On the flip side, Lahore has a centuries-old tradition of compact community living inherently following the basic principles of smart growth. The WCL has still got a rich mohalla (neighbourhood) culture and their old traditions that can help residents thrive. And when residents thrive, communities prosper. The WCL case study may, therefore, be construed for explicating the pros and cons of smart growth in Pakistani cities. There are some basic principles for smart growth on which the WCL administration may focus on. There is a need to limit outward extension of new developments so as to make the WCL settlements more dense and compact alongside preserving open spaces. This may be done by constructing urban growth boundaries. In case of the WCL, the demolished parts of the city’s wall may be reconstructed with a view to come up with a basic urban model with limited outward extension. There is also a need to raise the residential densities in the areas adjacent to the WCL by improving mixed travel patterns with the existing neighbourhoods. That means ensuring more mixed land uses and pro-pedestrian layouts to minimise the use of SOVs for short trips. Another principle is to heavily tax the profligate consumers — rather than the public — opting for new spacious residences in the suburban areas of Lahore. Encouraging public transit will fundamentally reduce people’s over-reliance on SOVs. Last, but not the least, is revitalising older neighbourhoods through well-researched thematic urban interventions with a view to make communities thrive and prosper.

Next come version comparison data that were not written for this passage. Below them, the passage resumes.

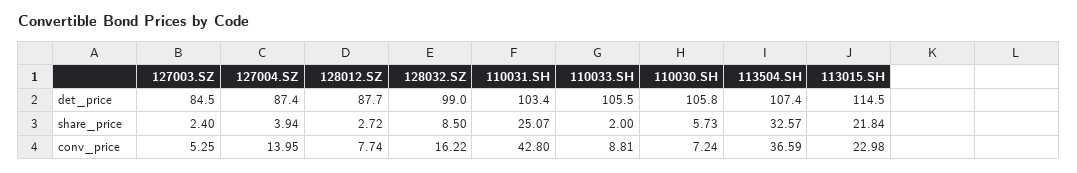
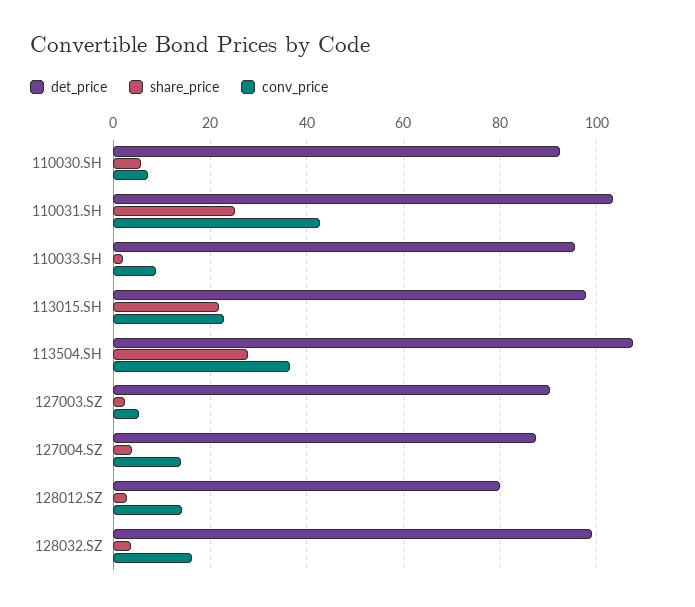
  {
    "det_price": {
-     "127003.SZ": 84.5,
+     "127003.SZ": 90,
      "127004.SZ": 87.4,
-     "128012.SZ": 87.7,
+     "128012.SZ": 80,
      "128032.SZ": 99,
      "110031.SH": 103.4,
-     "110033.SH": 105.5,
+     "110033.SH": 96,
-     "110030.SH": 105.8,
+     "110030.SH": 92,
      "113504.SH": 107.4,
-     "113015.SH": 114.5
+     "113015.SH": 98
    },
    "share_price": {
      "127003.SZ": 2.4,
      "127004.SZ": 3.94,
      "128012.SZ": 2.72,
-     "128032.SZ": 8.5,
+     "128032.SZ": 4,
      "110031.SH": 25.07,
      "110033.SH": 2,
      "110030.SH": 5.73,
-     "113504.SH": 32.57,
+     "113504.SH": 28,
      "113015.SH": 21.84
    },
    "conv_price": {
      "127003.SZ": 5.25,
      "127004.SZ": 13.95,
-     "128012.SZ": 7.74,
+     "128012.SZ": 14,
      "128032.SZ": 16.22,
      "110031.SH": 42.8,
      "110033.SH": 8.81,
      "110030.SH": 7.24,
      "113504.SH": 36.59,
      "113015.SH": 22.98
    }
  }

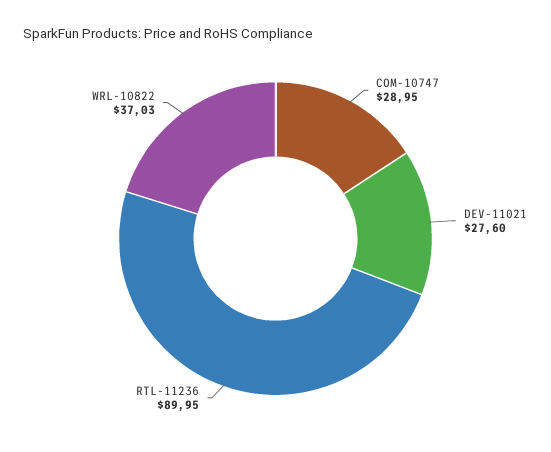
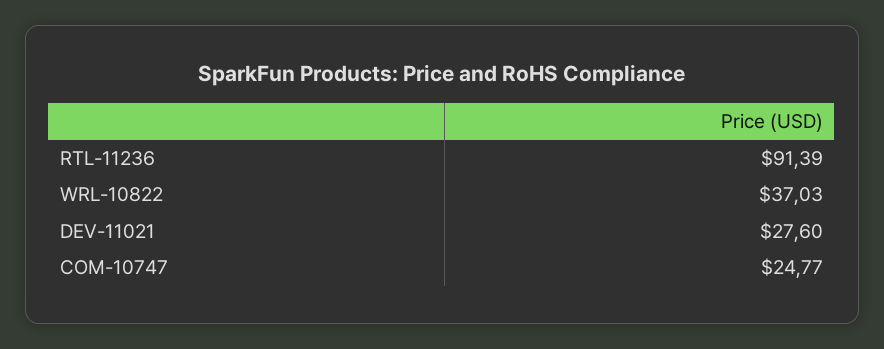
  {
-   "COM-10747": 28.95,
+   "COM-10747": 24.77,
    "DEV-11021": 27.6,
-   "RTL-11236": 89.95,
+   "RTL-11236": 91.39,
    "WRL-10822": 37.03
  }

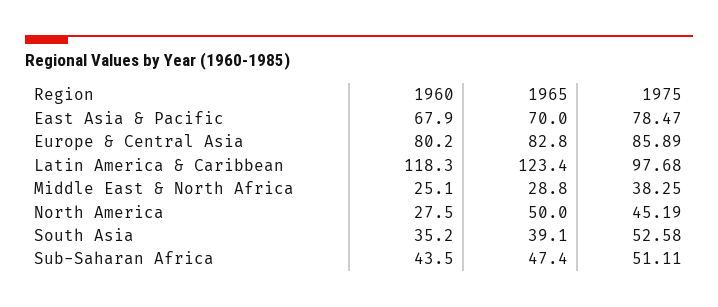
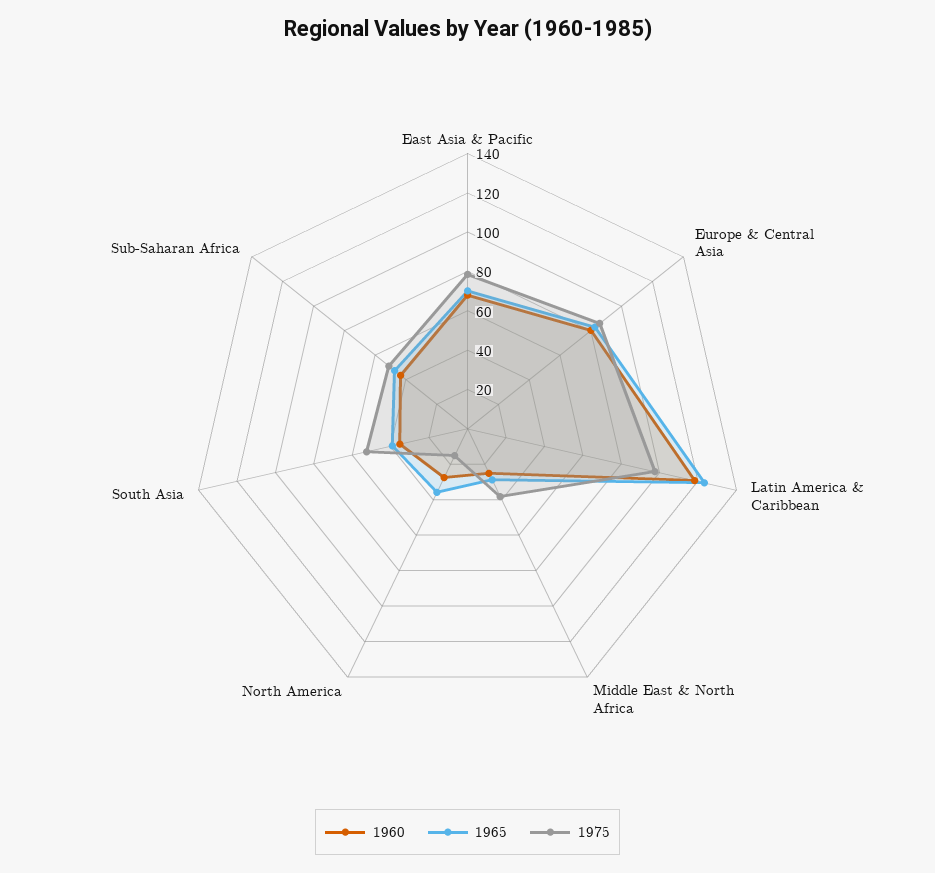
  {
    "1960": {
      "East Asia & Pacific": 67.9,
      "Europe & Central Asia": 80.2,
      "Latin America & Caribbean": 118.3,
      "Middle East & North Africa": 25.1,
      "North America": 27.5,
      "South Asia": 35.2,
      "Sub-Saharan Africa": 43.5
    },
    "1965": {
      "East Asia & Pacific": 70,
      "Europe & Central Asia": 82.8,
      "Latin America & Caribbean": 123.4,
      "Middle East & North Africa": 28.8,
-     "North America": 50,
+     "North America": 35,
      "South Asia": 39.1,
      "Sub-Saharan Africa": 47.4
    },
    "1975": {
      "East Asia & Pacific": 78.47,
      "Europe & Central Asia": 85.89,
      "Latin America & Caribbean": 97.68,
      "Middle East & North Africa": 38.25,
-     "North America": 45.19,
+     "North America": 15,
      "South Asia": 52.58,
      "Sub-Saharan Africa": 51.11
    }
  }

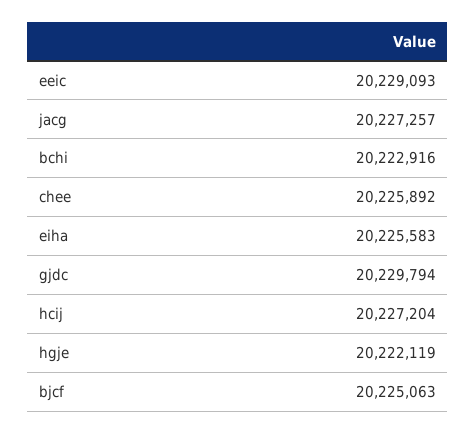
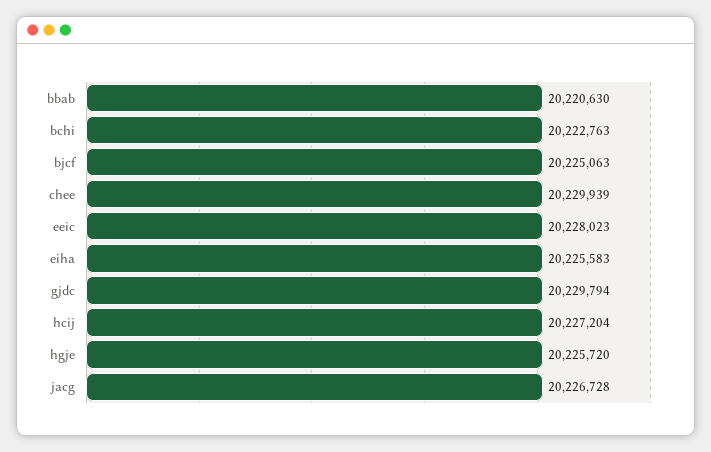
  {
-   "eeic": 20229093,
+   "eeic": 20228023,
-   "jacg": 20227257,
+   "jacg": 20226728,
-   "bchi": 20222916,
+   "bchi": 20222763,
-   "chee": 20225892,
+   "chee": 20229939,
    "eiha": 20225583,
    "gjdc": 20229794,
    "hcij": 20227204,
-   "hgje": 20222119,
+   "hgje": 20225720,
-   "bjcf": 20225063
+   "bjcf": 20225063,
+   "bbab": 20220630
  }

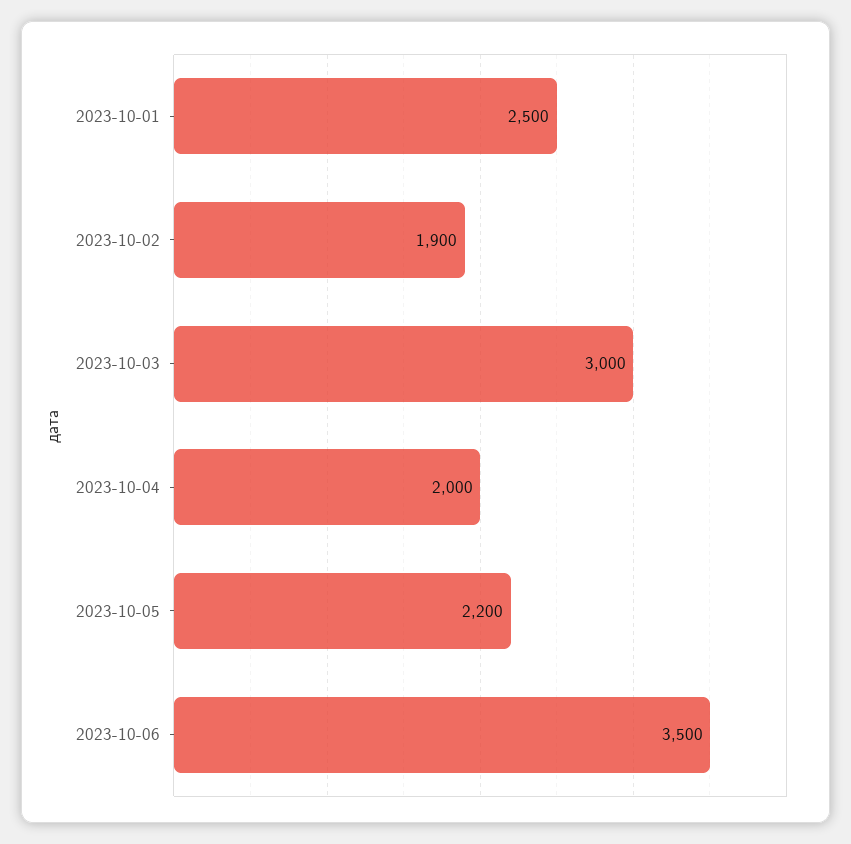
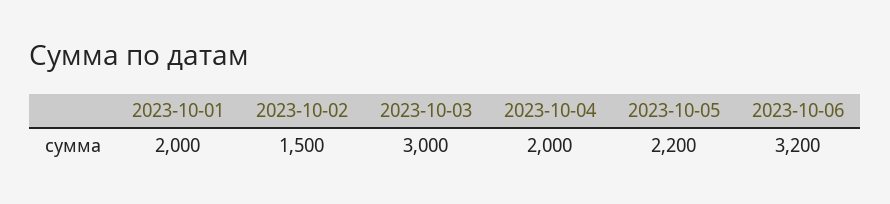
  {
-   "2023-10-01": 2500,
+   "2023-10-01": 2000,
-   "2023-10-02": 1900,
+   "2023-10-02": 1500,
    "2023-10-03": 3000,
    "2023-10-04": 2000,
    "2023-10-05": 2200,
-   "2023-10-06": 3500
+   "2023-10-06": 3200
  }

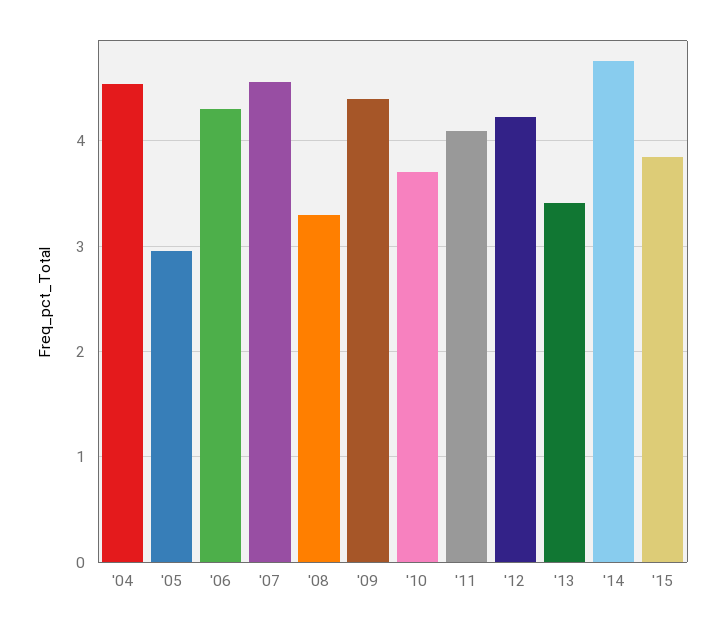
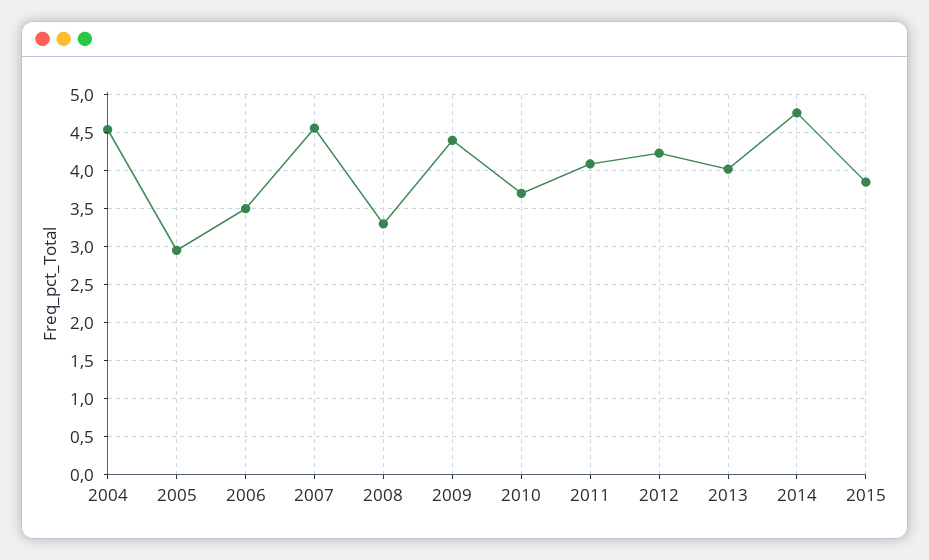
  {
    "'04": 4.5,
    "'05": 3,
-   "'06": 4.3,
+   "'06": 3.5,
    "'07": 4.6,
    "'08": 3.3,
    "'09": 4.4,
    "'10": 3.7,
    "'11": 4.1,
    "'12": 4.2,
-   "'13": 3.4,
+   "'13": 4,
    "'14": 4.8,
    "'15": 3.9
  }

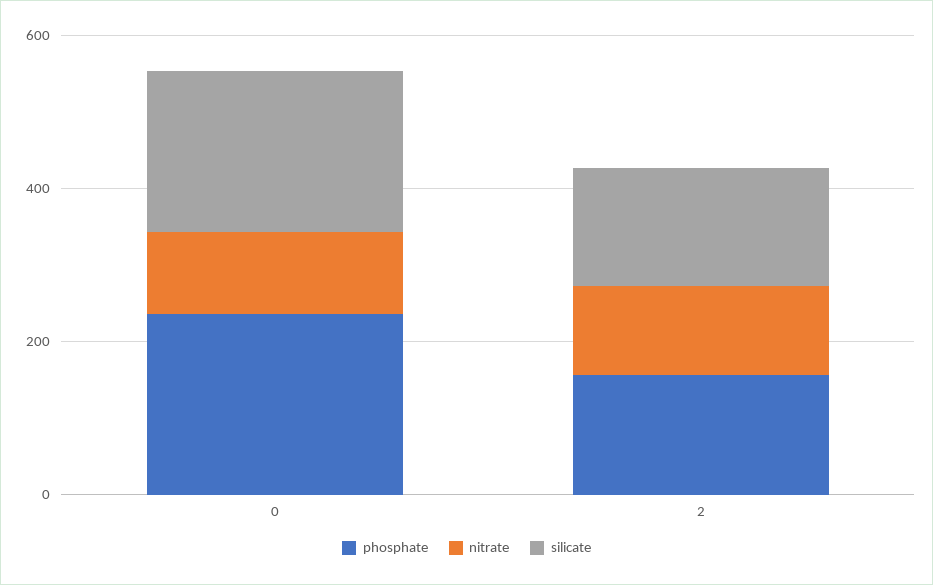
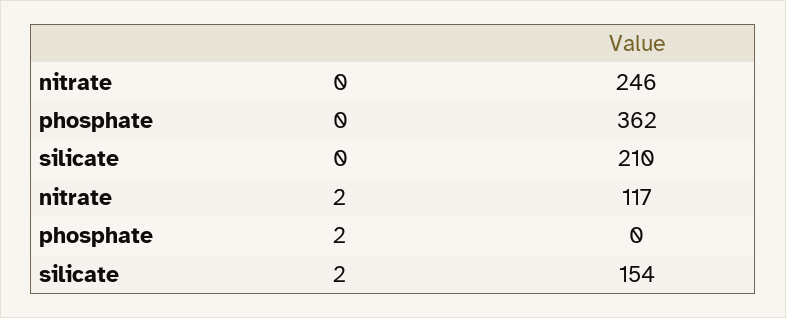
  {
    "phosphate": {
-     "0": 250,
+     "0": 362,
-     "2": 150
+     "2": 0
    },
    "nitrate": {
-     "0": 100,
+     "0": 246,
      "2": 117
    },
    "silicate": {
      "0": 210,
      "2": 154
    }
  }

Based on the above comparative principles, assessing communities’ livability is crucial for ensuring that cities act as engines of economic growth. All megacities, such as Lahore, have unique urban strengths. Central neighbourhoods have the advantage of being close to business and job opportunities as compared with suburban areas where housing could be more affordable alongside better air quality. The same seems to hold true for Lahore. A gradual systematic transformation from the ongoing rapid sprawl to a thematic smart growth may not only drastically decrease the micro-pollution in Lahore but also make the city’s communities thrive. The bottom line is to optimally aggrandise cities’ livability before expecting them to act as engines of sustainable economic growth.